Perceived Value of Magic ToDo / Task Breakdown

  • Many users find the core idea strong: breaking a vague task (“clean bathroom”, “get a haircut”, “paint a room”) into concrete steps reduces “blank page” / activation energy, especially on low-energy or “overwhelmed/surrender” days.
  • Several describe using similar LLM workflows (for emails, recipes, etc.) and see Goblin.tools as a well-focused, friendly wrapper around that pattern.
  • Others argue the tool is best for small, well-bounded chores rather than large, ambiguous projects.

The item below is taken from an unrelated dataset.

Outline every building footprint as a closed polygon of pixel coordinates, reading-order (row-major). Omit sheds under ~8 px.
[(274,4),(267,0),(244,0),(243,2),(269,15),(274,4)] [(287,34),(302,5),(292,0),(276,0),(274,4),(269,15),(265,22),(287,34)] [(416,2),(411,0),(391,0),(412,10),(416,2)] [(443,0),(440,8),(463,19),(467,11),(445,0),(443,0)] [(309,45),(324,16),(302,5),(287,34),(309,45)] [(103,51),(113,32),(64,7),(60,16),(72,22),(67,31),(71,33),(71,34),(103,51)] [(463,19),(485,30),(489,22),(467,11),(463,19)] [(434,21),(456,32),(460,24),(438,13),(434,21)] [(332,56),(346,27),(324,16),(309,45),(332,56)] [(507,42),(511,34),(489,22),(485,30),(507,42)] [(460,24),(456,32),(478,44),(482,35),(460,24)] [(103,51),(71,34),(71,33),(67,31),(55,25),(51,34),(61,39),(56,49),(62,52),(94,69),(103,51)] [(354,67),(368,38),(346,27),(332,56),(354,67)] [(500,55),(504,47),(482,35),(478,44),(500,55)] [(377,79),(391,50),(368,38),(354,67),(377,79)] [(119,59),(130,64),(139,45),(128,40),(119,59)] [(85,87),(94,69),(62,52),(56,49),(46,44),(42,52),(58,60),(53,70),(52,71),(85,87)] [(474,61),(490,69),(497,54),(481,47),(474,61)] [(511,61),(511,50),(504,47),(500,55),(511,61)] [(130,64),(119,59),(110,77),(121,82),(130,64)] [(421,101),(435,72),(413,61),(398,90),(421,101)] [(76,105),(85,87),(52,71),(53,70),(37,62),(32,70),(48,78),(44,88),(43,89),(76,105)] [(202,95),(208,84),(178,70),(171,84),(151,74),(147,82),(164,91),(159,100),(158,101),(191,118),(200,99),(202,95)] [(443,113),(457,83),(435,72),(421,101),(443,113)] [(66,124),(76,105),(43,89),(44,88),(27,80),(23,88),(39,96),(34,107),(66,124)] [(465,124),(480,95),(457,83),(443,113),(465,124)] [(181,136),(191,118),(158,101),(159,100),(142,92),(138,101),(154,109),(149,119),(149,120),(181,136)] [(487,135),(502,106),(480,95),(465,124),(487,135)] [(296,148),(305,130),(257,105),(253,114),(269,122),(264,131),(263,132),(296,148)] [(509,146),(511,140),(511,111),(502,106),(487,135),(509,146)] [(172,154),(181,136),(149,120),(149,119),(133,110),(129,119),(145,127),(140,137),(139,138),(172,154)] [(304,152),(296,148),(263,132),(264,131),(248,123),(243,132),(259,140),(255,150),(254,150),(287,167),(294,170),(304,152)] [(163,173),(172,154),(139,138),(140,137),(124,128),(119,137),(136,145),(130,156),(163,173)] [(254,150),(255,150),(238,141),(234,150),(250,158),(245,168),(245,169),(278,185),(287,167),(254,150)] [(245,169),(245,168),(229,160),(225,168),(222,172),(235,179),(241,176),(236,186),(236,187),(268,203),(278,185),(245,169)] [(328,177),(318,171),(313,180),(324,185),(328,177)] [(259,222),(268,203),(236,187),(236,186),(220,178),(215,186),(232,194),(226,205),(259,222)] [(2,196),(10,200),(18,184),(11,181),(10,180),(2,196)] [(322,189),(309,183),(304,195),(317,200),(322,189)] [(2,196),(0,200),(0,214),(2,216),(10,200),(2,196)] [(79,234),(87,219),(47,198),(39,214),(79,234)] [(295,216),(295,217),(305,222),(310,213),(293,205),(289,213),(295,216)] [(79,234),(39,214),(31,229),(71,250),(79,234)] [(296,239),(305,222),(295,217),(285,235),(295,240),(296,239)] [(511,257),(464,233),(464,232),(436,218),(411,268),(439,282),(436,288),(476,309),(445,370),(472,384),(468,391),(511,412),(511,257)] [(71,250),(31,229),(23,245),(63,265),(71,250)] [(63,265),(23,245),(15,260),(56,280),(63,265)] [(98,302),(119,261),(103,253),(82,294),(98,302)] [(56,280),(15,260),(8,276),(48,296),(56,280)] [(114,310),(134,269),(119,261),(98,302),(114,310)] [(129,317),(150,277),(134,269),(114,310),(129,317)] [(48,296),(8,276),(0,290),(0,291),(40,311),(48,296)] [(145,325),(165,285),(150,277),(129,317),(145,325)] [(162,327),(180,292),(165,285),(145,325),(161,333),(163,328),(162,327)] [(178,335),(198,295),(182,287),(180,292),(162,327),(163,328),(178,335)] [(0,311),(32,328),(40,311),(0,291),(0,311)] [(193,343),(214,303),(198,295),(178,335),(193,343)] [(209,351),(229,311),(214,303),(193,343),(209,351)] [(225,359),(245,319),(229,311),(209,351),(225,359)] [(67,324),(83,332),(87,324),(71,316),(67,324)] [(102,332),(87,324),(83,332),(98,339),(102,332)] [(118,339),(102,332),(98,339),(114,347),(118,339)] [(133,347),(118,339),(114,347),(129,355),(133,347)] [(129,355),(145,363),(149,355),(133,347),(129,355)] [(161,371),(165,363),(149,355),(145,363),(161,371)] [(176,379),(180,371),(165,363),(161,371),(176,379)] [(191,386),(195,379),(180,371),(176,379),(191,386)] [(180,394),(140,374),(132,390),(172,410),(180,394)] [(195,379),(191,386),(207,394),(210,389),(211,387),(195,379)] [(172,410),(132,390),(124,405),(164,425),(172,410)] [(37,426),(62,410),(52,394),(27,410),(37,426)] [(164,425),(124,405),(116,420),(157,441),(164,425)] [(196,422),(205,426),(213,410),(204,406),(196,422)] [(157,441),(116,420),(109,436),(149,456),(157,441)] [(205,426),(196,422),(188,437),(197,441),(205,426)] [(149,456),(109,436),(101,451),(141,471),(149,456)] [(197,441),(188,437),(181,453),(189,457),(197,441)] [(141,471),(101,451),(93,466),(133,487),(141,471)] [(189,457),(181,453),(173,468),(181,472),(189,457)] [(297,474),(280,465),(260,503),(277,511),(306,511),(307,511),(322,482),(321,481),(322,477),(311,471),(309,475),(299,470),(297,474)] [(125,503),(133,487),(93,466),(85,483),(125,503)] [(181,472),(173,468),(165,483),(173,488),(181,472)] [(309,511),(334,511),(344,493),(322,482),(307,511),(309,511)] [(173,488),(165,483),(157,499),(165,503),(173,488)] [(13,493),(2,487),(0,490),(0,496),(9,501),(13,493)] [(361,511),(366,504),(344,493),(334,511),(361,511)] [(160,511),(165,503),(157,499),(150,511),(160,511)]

Problems with Over- or Mis-Specification

  • Some prompts yield trivial or comically over-detailed lists: “Launch MyProjectName website” turned into “open browser, search for site,” etc.; “eat a pie” and “drink water” generated dozens of micro-steps that could make simple tasks feel more intimidating.
  • Debate around language: tech people expect “launch a website” to mean deploy; many non‑tech people use “launch” to mean “open,” so the model’s interpretation may be reasonable for a general audience.
  • Users highlight the “spiciness” (detail) control as crucial; very granular breakdowns are seen as either perfect for severe executive dysfunction or overwhelming, depending on the person.

UX, Integration, and “Just a Thin Wrapper?”

  • Some call it essentially “a thin wrapper around an LLM with hardcoded prompts” and suggest a community prompt-template library with voting; others counter that the target audience struggles with options and needs curation, not configurability.
  • Requested improvements:
    • Better mobile UI and deep nesting handling.
    • Inline delete and faster cleanup of irrelevant subtasks.
    • Onboarding that shows how neurodivergent users might apply it.
    • Native apps, OS/email/calendar integration, recurring tasks, and self‑hosting.
  • Several users want this breakdown feature embedded directly in mainstream todo apps; examples of DIY integrations (e.g., with TickTick) are shared.

Fit for Neurodivergent vs General Users

  • Some neurodivergent users praise it as an “AI executive function” that nudges and provides next steps when they stall.
  • Others with ADHD/autism say no list app can fix core problems (motivation, distraction, “drunk baboon on my shoulder”) and find the site itself chaotic or its breakdowns excessively granular.
  • Multiple commenters note that neurotypical family members also like tools like the “goblin chef,” and suggest marketing beyond a purely neurodivergent framing.

Other Tools and Quirks

  • “The Judge” (tone analyzer) is seen as both hilarious and genuinely useful for resolving misread online communication.
  • “Estimator” is entertaining but naive, giving implausible durations for huge or absurd tasks.
  • Safety and reasoning gaps appear: it refuses help with some illegal tasks (e.g., drugs) but answers others (e.g., hiding a garbage bag in water); it struggles to generalize or recover when a required item/plan is missing.